Hay una frase de Oscar Wilde que dice algo así como que la arquitectura define la vida de la gente, sus nociones de belleza, su relación con el arte. La arquitectura del hogar y también de las casas vecinas, del barrio, de la ciudad. Siempre me pareció una de sus frases más acertadas. No recuerdo en qué libro está. En realidad sí me acuerdo, pero -para seguir con Wilde- me disfrazo de que no me acuerdo. Porque me acuerdo de otras cosas. Y de lo que quiero decir que me acuerdo, y de verdad me acuerdo, es en qué cine vi las miles de películas que vi antes de la era de los multicines, de las cadenas con gente que te corta la entrada y te dice “que disfrutes la película” aunque te dispongas a ver Irreversible.

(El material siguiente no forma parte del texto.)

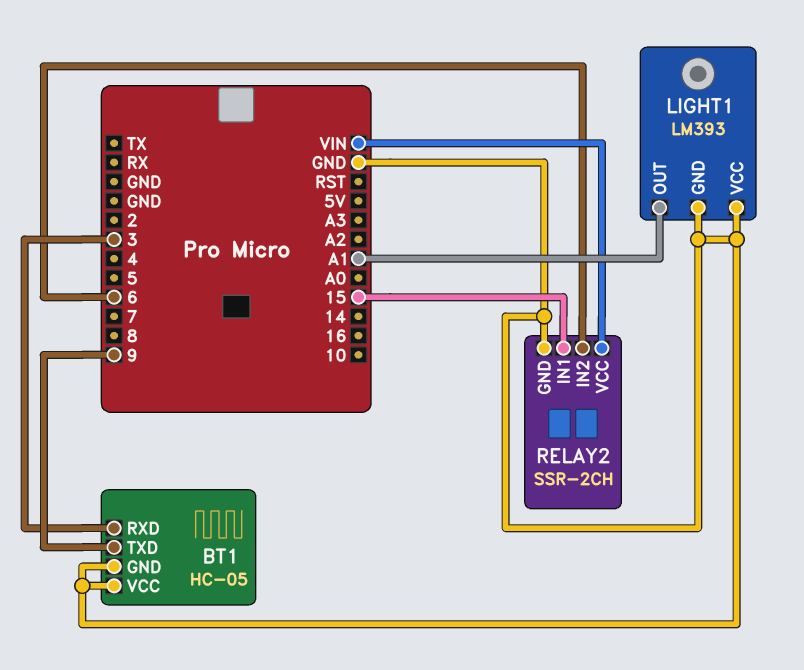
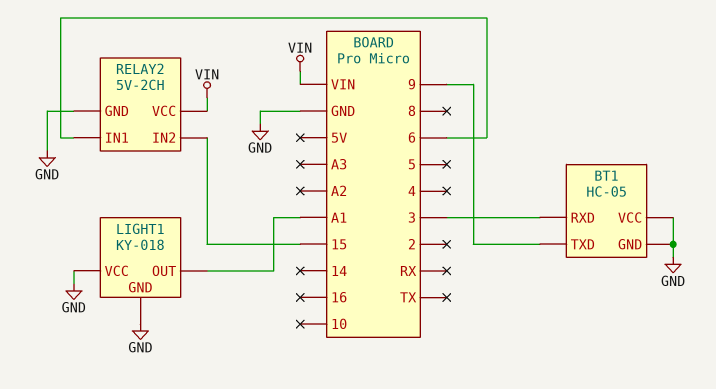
LIGHT1: LM393 -> KY-018
RELAY2: SSR-2CH -> 5V-2CH
RELAY2 pin IN1: 15 -> 6
RELAY2 pin IN2: 6 -> 15

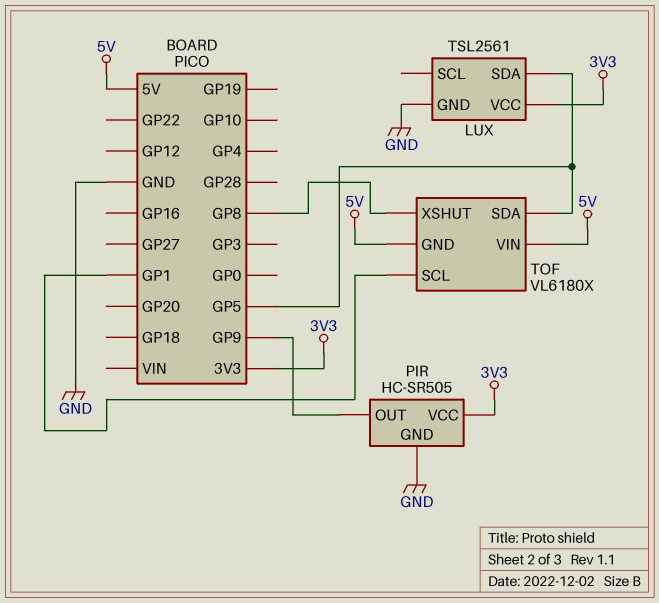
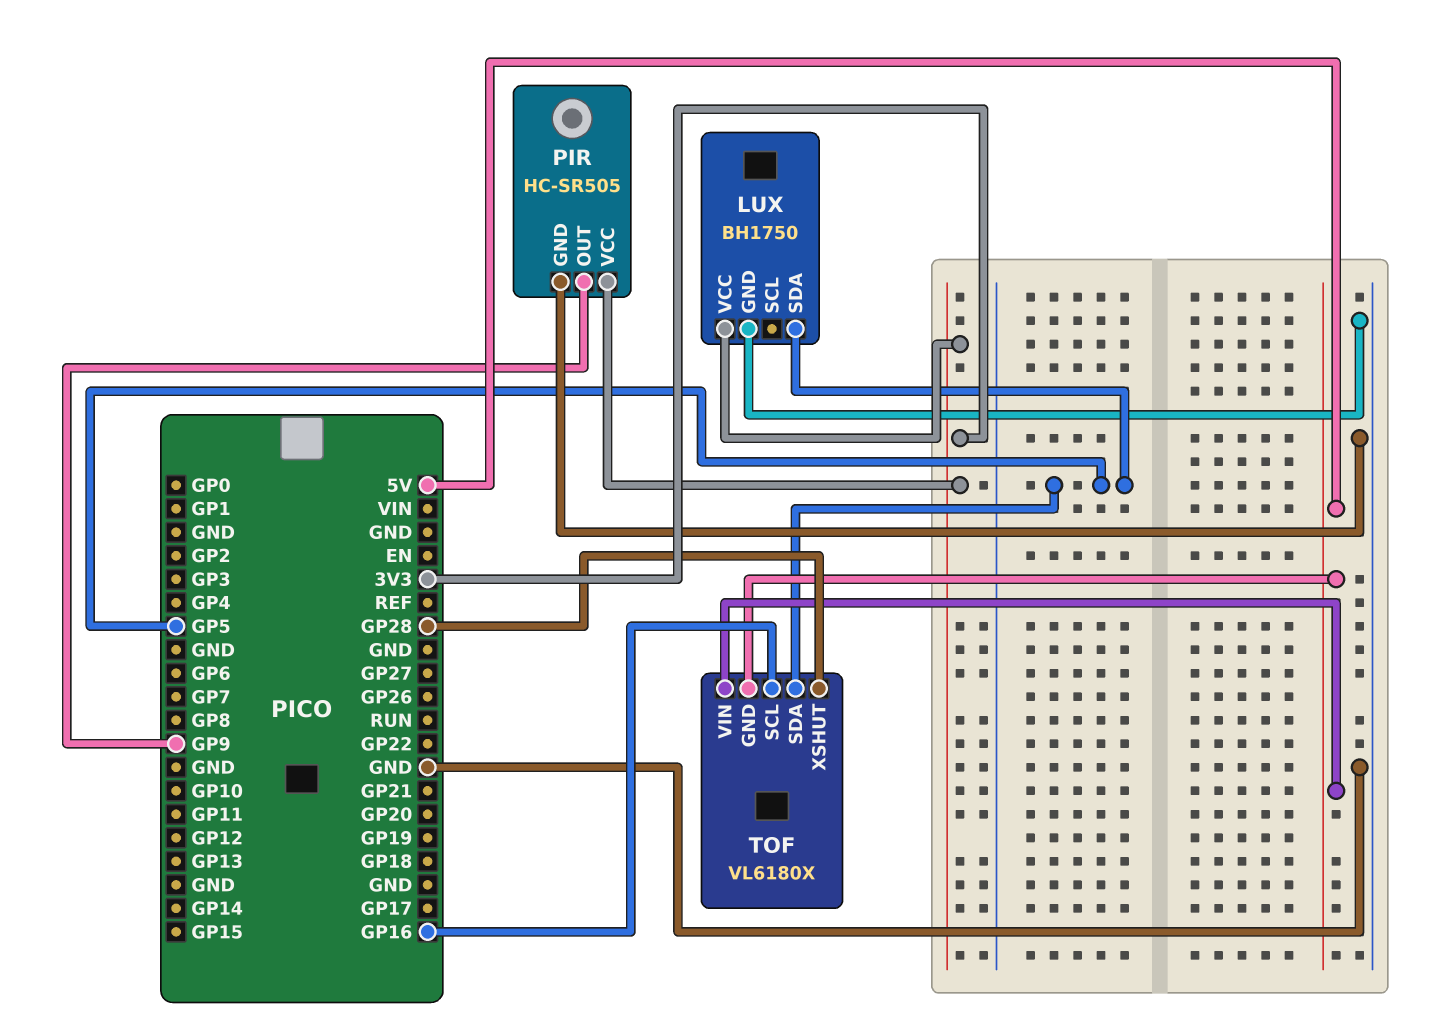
LUX: TSL2561 -> BH1750
TOF pin SCL: GP1 -> GP16
TOF pin XSHUT: GP8 -> GP28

Con los multicines me acuerdo de en qué complejo vi cada película, pero no del número de la sala, salvo alguna excepción. En general, arquitectónicamente y en la decoración, son muy parecidas entre sí esas salas, aunque cambian de tamaño y a veces de cantidad de cuerpos de butacas. Pero había muchas más diferencias entre las salas del Ocean 1 y el 2 en Lavalle vereda impar las que hay entre cualquier sala de los complejos multipantalla, a no ser que hablemos de cines premium con comida (?), Imax, butaca con propulsión a jet o alguna cosa por el estilo. El cine, para los que veíamos películas entre los 70 y los 90, era también una sala en especial. Salas especiales, preferidas, que nos gustabas más que otras. Sobre este tema ya escribí otras veces, pero en esta ocasión quería recordar en qué salas vi a la Princesa Leia. La vi por primera vez, cuando le grababa un mensaje a Arturito (R2D2) ante el acecho de los Stormtroopers, en el Cine Italiano de Marcos Paz, provincia de Buenos Aires (en realidad le decíamos “el cine” porque era el único que había). Después la volví a ver en el Gaumont, muchas veces, cuando era una sola sala y no tres. Y también en el cine Suipacha, cuando El regreso del Jedi ya había salido de las salas de estreno e iba a las “de cruce”, porque quise verla por quinta vez. Y después en el Atlas Lavalle, en los reestrenos con nuevas escenas de fines de los noventa. Episodio VII: El despertar de la fuerza la vi en una privada, en el Hoyts Abasto, en alguna de las salas, no recuerdo el número. Ante las muertes del cine del año 2016, recordé también que vi El lado oscuro del corazón en el Gaumont, el cine que siempre elegía si tenía la opción. Porque yo elegía los cines y no solo en función de la cercanía, aunque el Gaumont estuvo muchos años cerca. Y ahora también. Pero si podía elegir entre Santa Fe 1 o 2 e Iguazú en Lavalle, me quedaba con el Iguazú. Y el Ambassador -Lavalle 777- les ganaba a casi todos. Y prefería el Ocean 2 al Ocean 1, porque tenía mejor pendiente. Nunca me gustó demasiado el Losuar, pero ahí vi, cuando todavía no elegía yo la sala de cine, Laberinto. Y este año ante la muerte de Bowie me acordé inmediatamente de ese cine, especialmente largo, con una pantalla demasiado pequeña para la cantidad de filas. Entonces había que ir especialmente adelante.

Ojalá la ciudad de Buenos Aires hubiera conservado más salas de cine de esas singulares, históricas, unas cuantas de ellas verdaderos tesoros arquitectónicos. En Berlín, y ese es uno de los muchos motivos por los cuales me gusta tanto el festival de esa ciudad, hay muchas salas arquitectónicamente impactantes que se usan para la Berlinale, además de muchas otras de complejos modernos con la última tecnología, incluso una sala Imax. El Delphi Filmpalast, el renovado Zoo Palast y el Friedrichstadt-Palast Berlin son experiencias que van más allá de las películas, y a veces las potencian especialmente. El Friedrichstadt-Palast no se usa para cine todo el año, pero sí para el festival. Ahí vi Knight of Cups de Terrence Malick. Esa visión, más la visita a ese palacio insoslayable, fue uno de esos impactos cinéfilos perdurables. En Buenos Aires esa película no se vio en salas, ni siquiera en las intercambiables de los complejos multipantalla.